What to work on
Copy everything in the rows below from the line containing "### Configuration" down to the line containing "The product category", keeping both of those lines. Leave the pictures out of your answer.

Information supplied
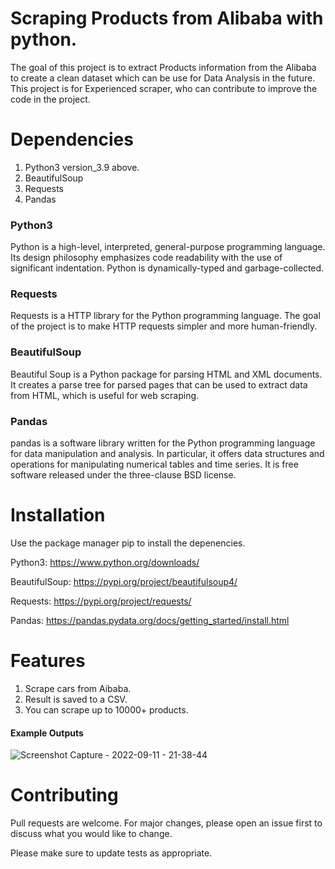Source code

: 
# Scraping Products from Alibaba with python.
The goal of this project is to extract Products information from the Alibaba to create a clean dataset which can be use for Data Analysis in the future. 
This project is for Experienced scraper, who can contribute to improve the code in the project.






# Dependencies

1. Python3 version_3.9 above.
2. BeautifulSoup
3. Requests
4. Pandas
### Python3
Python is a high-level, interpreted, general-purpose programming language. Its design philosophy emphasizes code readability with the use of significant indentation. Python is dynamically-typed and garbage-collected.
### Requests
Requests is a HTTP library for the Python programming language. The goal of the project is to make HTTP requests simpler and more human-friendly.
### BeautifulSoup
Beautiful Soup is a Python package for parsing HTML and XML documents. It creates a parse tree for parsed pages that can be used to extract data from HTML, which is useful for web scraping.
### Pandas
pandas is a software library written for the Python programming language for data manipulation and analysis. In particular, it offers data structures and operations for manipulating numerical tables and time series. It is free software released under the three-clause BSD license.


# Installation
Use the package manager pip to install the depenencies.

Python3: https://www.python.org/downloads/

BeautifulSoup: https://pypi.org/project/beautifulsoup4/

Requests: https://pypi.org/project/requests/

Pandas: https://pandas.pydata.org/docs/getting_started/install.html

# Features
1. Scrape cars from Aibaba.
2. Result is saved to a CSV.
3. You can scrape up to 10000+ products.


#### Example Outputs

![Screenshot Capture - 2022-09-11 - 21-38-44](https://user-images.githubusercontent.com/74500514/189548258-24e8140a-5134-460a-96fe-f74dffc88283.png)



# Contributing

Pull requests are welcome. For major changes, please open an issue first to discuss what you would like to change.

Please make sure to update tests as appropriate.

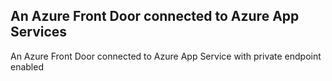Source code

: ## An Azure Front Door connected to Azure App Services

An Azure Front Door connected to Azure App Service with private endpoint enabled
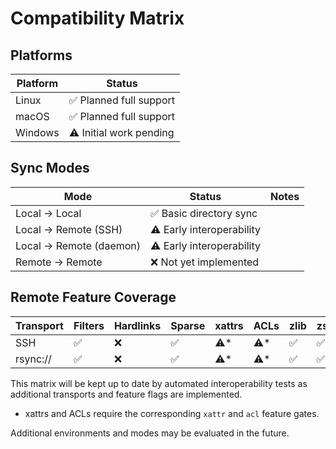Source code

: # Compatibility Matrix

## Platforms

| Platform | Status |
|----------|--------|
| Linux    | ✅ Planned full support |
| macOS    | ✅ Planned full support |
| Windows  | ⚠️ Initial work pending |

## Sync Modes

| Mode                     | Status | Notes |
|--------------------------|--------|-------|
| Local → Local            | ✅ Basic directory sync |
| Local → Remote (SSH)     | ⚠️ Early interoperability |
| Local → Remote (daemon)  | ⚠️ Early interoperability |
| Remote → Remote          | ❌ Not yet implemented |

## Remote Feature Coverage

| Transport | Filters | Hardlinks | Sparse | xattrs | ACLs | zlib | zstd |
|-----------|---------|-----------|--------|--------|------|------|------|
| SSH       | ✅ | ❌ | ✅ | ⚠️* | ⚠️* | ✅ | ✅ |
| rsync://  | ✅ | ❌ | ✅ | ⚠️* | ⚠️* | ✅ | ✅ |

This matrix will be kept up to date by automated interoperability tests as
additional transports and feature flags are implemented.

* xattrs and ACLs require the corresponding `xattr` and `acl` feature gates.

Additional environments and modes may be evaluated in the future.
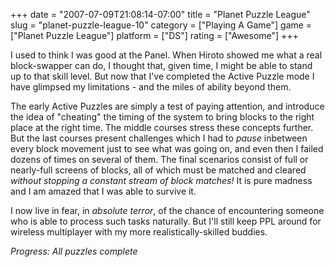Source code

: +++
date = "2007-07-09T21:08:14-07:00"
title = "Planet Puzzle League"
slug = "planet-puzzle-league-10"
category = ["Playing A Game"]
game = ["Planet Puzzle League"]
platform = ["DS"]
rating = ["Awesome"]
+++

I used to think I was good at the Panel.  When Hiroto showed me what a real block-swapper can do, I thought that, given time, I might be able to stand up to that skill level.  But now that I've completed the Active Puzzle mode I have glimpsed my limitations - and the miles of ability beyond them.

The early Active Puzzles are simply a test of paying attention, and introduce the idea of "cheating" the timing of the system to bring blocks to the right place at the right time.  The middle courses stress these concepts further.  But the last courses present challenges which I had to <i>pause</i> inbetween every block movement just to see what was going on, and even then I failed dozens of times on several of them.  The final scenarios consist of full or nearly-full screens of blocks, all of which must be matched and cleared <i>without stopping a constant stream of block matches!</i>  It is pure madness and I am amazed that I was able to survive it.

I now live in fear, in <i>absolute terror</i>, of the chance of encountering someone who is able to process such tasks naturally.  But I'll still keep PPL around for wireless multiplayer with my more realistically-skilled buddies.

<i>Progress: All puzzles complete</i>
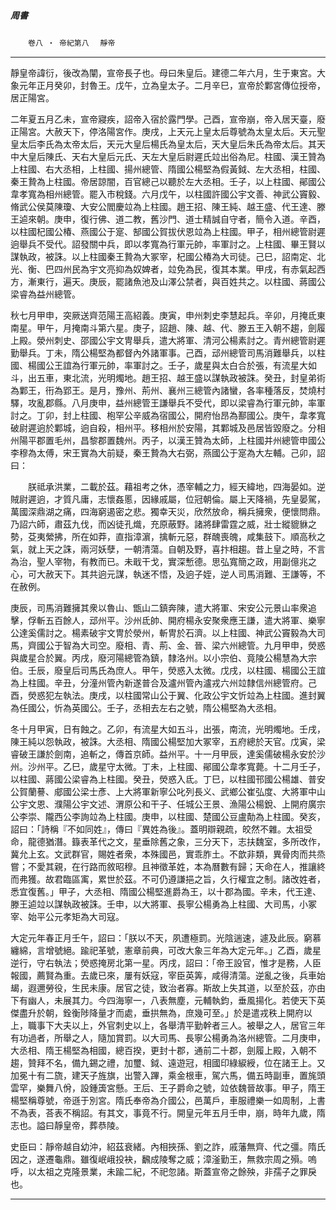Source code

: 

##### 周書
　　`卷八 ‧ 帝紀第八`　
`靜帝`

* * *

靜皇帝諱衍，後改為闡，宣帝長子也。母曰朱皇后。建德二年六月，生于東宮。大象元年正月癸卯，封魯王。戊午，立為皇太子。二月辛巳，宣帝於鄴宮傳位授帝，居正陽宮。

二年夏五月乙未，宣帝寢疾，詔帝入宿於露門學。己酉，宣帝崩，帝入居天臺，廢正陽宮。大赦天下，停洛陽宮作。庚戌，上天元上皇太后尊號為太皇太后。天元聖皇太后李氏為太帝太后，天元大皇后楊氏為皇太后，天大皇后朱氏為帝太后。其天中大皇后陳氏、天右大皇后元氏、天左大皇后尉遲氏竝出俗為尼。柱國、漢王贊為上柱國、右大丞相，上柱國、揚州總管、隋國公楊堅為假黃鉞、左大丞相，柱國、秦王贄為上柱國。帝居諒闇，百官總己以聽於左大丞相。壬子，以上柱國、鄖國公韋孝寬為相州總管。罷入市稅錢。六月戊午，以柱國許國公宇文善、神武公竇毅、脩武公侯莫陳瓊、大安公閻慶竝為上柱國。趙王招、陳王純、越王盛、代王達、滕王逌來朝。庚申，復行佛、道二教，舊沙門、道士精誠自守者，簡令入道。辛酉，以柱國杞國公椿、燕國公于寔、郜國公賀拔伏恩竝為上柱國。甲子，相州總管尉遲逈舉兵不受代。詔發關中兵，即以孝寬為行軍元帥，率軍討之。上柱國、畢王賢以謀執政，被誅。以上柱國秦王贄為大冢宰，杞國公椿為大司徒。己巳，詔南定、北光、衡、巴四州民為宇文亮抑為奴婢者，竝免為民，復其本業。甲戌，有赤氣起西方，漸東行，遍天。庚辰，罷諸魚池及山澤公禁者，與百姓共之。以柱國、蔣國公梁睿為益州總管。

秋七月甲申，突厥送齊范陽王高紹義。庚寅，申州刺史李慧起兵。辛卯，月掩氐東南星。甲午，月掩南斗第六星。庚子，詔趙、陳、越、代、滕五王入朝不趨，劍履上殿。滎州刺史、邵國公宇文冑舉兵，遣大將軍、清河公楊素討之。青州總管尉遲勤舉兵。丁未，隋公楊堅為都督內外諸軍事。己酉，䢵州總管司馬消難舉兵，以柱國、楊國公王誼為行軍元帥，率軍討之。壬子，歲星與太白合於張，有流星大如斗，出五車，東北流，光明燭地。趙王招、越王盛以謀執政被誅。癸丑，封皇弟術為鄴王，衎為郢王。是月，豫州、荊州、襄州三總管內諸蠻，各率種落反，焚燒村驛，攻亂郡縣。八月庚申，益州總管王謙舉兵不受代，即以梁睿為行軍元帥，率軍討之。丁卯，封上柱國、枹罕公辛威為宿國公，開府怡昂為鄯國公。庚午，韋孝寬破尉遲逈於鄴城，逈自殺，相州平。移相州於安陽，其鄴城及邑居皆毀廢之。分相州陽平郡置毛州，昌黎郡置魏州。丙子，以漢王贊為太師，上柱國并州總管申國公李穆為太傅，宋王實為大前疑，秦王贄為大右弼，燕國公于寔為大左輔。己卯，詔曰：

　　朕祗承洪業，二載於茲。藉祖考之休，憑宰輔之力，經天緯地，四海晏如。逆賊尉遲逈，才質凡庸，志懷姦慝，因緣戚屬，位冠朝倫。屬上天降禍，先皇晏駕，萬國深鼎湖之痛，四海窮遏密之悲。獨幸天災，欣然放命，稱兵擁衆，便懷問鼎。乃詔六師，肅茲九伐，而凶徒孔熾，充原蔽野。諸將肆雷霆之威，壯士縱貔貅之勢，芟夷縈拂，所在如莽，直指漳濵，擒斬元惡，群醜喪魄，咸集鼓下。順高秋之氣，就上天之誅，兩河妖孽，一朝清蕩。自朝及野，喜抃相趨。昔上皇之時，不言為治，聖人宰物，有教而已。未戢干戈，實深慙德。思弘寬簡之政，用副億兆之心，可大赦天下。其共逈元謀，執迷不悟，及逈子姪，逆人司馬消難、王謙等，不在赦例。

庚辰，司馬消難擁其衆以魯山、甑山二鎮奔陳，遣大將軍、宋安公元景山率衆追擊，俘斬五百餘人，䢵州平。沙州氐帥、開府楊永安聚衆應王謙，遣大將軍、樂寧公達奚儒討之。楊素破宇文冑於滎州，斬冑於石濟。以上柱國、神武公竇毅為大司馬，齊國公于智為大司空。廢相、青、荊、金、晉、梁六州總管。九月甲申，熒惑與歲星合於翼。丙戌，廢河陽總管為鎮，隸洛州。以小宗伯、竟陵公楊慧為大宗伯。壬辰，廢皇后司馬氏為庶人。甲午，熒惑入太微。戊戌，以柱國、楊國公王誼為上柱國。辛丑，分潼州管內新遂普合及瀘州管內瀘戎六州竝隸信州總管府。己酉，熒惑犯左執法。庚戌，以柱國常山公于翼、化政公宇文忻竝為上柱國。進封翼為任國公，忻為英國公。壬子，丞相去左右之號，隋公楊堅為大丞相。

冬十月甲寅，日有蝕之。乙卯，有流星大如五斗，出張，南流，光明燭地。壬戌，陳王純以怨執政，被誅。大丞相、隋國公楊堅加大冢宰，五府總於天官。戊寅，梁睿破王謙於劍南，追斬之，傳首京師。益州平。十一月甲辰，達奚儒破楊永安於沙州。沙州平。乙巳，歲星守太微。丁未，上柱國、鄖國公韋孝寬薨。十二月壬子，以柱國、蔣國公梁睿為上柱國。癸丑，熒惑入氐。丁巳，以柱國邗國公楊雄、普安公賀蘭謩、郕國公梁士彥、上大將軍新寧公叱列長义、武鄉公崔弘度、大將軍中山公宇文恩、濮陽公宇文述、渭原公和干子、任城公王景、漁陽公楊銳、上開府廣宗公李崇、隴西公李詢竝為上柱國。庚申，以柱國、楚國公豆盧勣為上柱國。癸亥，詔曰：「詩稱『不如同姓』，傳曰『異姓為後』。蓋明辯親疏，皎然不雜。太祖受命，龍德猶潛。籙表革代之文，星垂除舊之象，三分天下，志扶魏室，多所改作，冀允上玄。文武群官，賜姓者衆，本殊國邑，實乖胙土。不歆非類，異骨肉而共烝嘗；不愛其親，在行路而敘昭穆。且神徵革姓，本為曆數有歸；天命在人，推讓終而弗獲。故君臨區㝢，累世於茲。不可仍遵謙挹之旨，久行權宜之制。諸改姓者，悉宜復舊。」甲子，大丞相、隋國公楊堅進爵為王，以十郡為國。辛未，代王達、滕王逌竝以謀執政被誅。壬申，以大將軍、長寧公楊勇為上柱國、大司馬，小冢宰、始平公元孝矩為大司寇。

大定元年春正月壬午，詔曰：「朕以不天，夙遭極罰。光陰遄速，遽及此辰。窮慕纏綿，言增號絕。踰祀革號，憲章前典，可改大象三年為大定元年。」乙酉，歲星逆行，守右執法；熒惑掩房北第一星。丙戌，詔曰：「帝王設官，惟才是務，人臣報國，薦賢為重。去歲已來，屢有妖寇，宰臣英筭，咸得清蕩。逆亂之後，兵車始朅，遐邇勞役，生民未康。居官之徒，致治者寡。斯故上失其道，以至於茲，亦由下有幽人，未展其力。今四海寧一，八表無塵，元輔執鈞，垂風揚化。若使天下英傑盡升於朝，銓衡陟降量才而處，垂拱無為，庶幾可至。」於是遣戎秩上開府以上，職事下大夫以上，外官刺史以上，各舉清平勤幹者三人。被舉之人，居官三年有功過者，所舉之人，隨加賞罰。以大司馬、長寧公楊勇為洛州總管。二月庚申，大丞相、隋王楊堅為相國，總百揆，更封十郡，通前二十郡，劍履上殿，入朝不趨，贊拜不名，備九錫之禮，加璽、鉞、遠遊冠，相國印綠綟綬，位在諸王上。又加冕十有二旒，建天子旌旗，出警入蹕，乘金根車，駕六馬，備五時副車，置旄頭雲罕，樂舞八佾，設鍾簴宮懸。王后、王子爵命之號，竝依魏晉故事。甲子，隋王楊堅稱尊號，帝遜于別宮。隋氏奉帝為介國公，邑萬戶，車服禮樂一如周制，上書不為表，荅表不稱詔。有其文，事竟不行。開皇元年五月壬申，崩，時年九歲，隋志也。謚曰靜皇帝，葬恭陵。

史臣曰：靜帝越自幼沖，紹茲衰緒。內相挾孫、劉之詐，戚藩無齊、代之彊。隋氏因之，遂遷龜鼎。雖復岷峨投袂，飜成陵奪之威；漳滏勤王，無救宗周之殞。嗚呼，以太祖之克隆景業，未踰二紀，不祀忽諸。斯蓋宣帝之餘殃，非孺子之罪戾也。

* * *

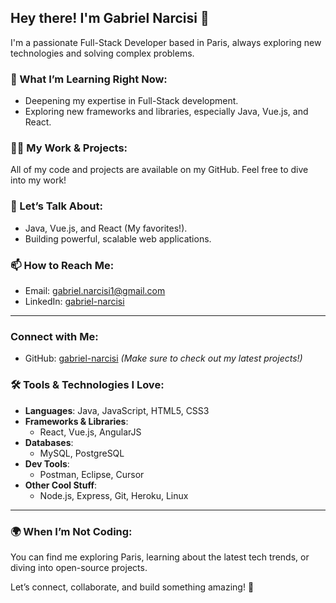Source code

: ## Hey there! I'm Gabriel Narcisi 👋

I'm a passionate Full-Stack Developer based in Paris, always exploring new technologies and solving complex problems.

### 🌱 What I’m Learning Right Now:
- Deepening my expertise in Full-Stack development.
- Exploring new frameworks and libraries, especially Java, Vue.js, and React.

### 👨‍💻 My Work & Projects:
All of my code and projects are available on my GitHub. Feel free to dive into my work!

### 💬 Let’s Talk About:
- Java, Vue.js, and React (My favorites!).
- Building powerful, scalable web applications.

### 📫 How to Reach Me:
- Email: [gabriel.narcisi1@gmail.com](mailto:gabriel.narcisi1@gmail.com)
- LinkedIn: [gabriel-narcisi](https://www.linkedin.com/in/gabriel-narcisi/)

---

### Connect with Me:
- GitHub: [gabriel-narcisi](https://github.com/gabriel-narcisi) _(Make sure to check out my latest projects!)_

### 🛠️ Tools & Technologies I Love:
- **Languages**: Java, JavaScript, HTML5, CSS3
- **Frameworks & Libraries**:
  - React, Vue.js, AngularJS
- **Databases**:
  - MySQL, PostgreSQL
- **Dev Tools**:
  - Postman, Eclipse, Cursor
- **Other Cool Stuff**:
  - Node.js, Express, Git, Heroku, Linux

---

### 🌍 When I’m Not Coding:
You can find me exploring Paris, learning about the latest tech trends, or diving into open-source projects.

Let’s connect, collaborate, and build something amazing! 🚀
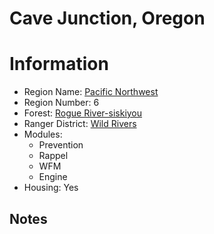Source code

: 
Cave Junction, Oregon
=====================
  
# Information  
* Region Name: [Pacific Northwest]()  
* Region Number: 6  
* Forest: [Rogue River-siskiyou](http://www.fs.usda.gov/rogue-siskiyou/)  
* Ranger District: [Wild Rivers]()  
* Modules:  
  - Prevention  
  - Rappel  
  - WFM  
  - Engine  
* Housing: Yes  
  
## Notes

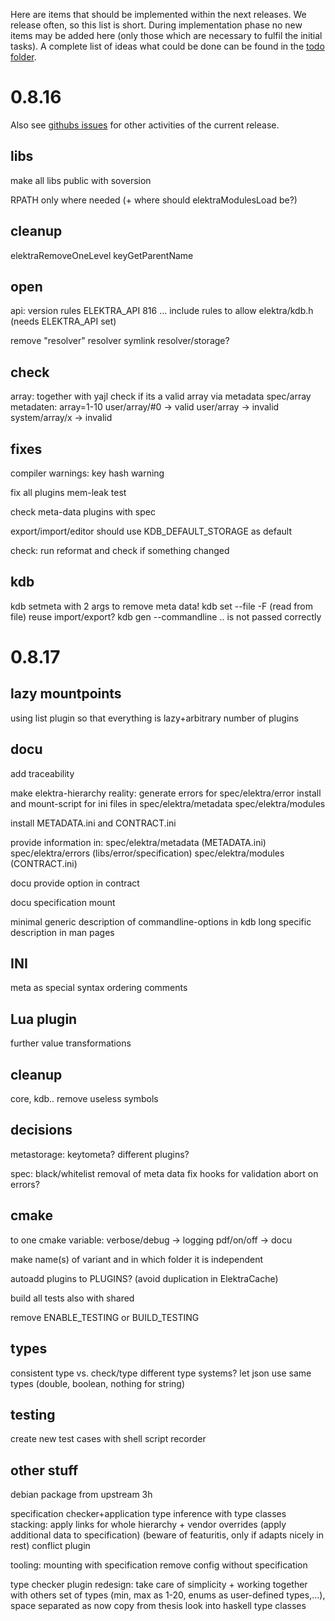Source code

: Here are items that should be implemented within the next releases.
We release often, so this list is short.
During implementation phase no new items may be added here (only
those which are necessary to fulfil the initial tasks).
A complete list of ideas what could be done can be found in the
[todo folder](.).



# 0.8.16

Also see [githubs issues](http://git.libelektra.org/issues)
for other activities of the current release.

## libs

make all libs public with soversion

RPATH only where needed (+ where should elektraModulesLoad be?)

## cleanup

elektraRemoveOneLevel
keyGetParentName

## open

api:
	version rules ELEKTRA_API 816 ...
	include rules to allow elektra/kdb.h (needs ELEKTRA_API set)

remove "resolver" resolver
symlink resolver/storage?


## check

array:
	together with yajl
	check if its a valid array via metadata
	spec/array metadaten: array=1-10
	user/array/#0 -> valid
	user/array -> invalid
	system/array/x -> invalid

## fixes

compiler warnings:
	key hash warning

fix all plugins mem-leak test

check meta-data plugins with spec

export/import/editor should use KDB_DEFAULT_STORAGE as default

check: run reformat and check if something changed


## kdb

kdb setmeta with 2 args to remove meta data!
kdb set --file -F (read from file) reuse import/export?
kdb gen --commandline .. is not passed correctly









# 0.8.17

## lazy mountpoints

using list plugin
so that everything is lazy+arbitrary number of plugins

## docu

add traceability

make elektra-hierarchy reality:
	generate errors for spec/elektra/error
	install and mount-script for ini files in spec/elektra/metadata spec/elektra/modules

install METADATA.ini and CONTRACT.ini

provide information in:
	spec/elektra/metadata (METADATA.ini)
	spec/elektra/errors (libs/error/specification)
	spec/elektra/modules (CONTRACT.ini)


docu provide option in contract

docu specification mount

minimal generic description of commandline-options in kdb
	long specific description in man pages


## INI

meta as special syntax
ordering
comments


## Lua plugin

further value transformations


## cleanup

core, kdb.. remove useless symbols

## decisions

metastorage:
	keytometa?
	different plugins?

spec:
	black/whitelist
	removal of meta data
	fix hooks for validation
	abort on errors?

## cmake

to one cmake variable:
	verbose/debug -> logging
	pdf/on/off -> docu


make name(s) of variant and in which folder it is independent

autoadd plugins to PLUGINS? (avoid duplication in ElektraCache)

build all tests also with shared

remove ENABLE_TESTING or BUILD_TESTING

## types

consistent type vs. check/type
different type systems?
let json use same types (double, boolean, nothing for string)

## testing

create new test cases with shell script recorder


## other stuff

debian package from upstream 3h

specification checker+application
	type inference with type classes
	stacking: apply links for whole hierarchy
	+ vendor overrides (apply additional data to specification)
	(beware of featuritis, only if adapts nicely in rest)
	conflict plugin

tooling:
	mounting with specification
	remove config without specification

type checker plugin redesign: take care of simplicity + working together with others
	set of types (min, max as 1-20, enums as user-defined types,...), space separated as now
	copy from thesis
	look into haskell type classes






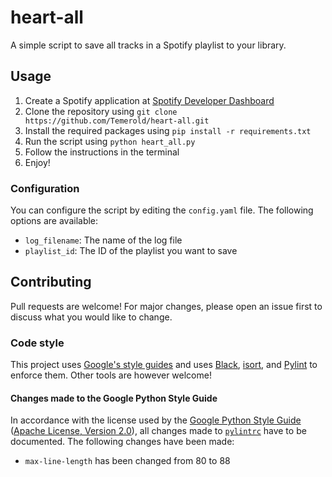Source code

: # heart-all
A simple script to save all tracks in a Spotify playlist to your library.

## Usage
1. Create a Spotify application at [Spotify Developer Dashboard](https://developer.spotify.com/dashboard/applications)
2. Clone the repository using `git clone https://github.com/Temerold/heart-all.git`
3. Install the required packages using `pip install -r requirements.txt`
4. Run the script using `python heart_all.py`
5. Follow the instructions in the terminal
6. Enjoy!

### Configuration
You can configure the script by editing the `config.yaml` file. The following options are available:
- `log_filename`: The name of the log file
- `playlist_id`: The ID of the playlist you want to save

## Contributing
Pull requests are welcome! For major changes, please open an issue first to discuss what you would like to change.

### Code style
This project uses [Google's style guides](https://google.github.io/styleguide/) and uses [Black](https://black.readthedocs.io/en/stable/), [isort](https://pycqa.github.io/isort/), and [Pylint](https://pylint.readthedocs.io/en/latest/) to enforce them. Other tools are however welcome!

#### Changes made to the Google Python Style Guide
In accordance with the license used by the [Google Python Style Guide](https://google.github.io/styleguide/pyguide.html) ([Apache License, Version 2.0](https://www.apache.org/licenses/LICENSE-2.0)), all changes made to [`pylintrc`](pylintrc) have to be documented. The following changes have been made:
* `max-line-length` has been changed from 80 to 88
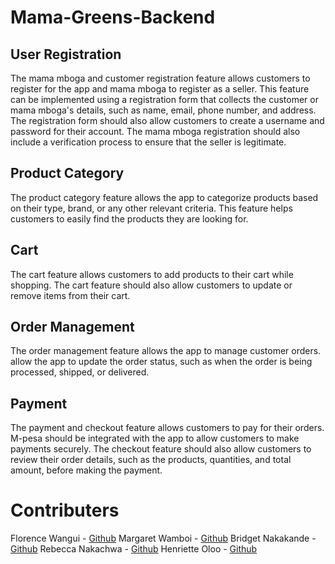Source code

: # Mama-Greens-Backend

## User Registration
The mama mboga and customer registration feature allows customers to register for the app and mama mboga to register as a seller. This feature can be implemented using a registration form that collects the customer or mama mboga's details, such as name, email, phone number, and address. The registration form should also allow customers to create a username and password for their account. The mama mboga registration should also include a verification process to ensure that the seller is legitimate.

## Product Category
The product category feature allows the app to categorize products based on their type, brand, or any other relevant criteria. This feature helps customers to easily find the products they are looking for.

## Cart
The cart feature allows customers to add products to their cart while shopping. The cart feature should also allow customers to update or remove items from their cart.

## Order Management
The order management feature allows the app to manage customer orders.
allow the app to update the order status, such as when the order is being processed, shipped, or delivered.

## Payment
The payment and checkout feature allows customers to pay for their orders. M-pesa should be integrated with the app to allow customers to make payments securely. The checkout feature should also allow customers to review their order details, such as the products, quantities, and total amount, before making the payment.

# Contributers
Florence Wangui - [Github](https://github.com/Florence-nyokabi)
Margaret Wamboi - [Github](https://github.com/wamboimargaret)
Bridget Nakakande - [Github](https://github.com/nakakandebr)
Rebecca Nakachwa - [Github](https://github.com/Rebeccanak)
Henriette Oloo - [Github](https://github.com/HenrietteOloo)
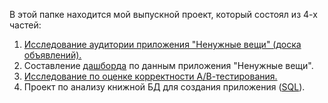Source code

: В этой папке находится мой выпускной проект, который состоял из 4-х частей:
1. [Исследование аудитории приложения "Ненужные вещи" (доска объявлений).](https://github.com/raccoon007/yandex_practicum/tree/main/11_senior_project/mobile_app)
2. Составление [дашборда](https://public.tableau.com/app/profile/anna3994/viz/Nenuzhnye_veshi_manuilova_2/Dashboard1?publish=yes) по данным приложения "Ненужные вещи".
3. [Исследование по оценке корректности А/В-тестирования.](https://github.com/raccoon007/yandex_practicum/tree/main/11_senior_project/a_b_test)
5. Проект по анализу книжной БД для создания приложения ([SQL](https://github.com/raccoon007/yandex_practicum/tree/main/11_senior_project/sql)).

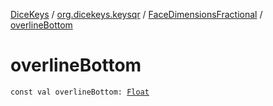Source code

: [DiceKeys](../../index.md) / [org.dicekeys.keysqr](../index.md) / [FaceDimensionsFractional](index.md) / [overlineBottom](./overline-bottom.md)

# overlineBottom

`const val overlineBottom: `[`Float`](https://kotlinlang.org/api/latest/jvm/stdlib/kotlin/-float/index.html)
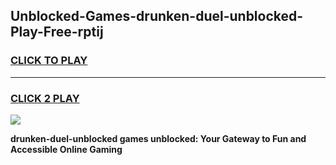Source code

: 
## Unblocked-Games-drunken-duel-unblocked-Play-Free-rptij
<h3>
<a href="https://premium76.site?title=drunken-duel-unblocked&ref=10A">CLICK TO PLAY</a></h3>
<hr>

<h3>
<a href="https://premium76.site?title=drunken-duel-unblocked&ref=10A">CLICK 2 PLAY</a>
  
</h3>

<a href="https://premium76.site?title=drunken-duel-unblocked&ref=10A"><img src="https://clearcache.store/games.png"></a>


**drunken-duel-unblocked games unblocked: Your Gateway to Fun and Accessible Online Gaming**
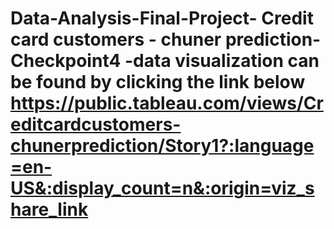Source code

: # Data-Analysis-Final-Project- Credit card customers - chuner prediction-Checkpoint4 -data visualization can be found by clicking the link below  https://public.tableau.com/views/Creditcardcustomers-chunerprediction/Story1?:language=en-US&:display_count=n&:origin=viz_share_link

Written reply
### Configuration
You can configure the script by editing the `config.yaml` file. The following options are available:
- `log_filename`: The name of the log file
- `playlist_id`: The ID of the playlist you want to save

## Contributing
Pull requests are welcome! For major changes, please open an issue first to discuss what you would like to change.

### Code style
This project uses [Google's style guides](https://google.github.io/styleguide/) and uses [Black](https://black.readthedocs.io/en/stable/), [isort](https://pycqa.github.io/isort/), and [Pylint](https://pylint.readthedocs.io/en/latest/) to enforce them. Other tools are however welcome!

#### Changes made to the Google Python Style Guide
In accordance with the license used by the [Google Python Style Guide](https://google.github.io/styleguide/pyguide.html) ([Apache License, Version 2.0](https://www.apache.org/licenses/LICENSE-2.0)), all changes made to [`pylintrc`](pylintrc) have to be documented. The following changes have been made:
* `max-line-length` has been changed from 80 to 88
Source code

: # Mama-Greens-Backend

## User Registration
The mama mboga and customer registration feature allows customers to register for the app and mama mboga to register as a seller. This feature can be implemented using a registration form that collects the customer or mama mboga's details, such as name, email, phone number, and address. The registration form should also allow customers to create a username and password for their account. The mama mboga registration should also include a verification process to ensure that the seller is legitimate.

## Product Category
The product category feature allows the app to categorize products based on their type, brand, or any other relevant criteria. This feature helps customers to easily find the products they are looking for.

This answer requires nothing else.